__WHAT IS REQUIRED__.
Go to the line in the entries below that holds "835 428 72.6" and repeat exactly from there through the line that holds "635 743 97.3", inclusive.

__DATA__.
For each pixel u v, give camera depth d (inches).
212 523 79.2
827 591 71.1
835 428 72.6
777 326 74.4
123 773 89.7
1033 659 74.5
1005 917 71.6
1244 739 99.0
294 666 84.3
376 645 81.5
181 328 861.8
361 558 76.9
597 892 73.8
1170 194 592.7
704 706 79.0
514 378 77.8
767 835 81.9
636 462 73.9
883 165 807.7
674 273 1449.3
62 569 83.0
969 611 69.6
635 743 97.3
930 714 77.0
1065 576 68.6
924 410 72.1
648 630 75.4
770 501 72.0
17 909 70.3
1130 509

__WRITTEN ANSWER__.
835 428 72.6
777 326 74.4
123 773 89.7
1033 659 74.5
1005 917 71.6
1244 739 99.0
294 666 84.3
376 645 81.5
181 328 861.8
361 558 76.9
597 892 73.8
1170 194 592.7
704 706 79.0
514 378 77.8
767 835 81.9
636 462 73.9
883 165 807.7
674 273 1449.3
62 569 83.0
969 611 69.6
635 743 97.3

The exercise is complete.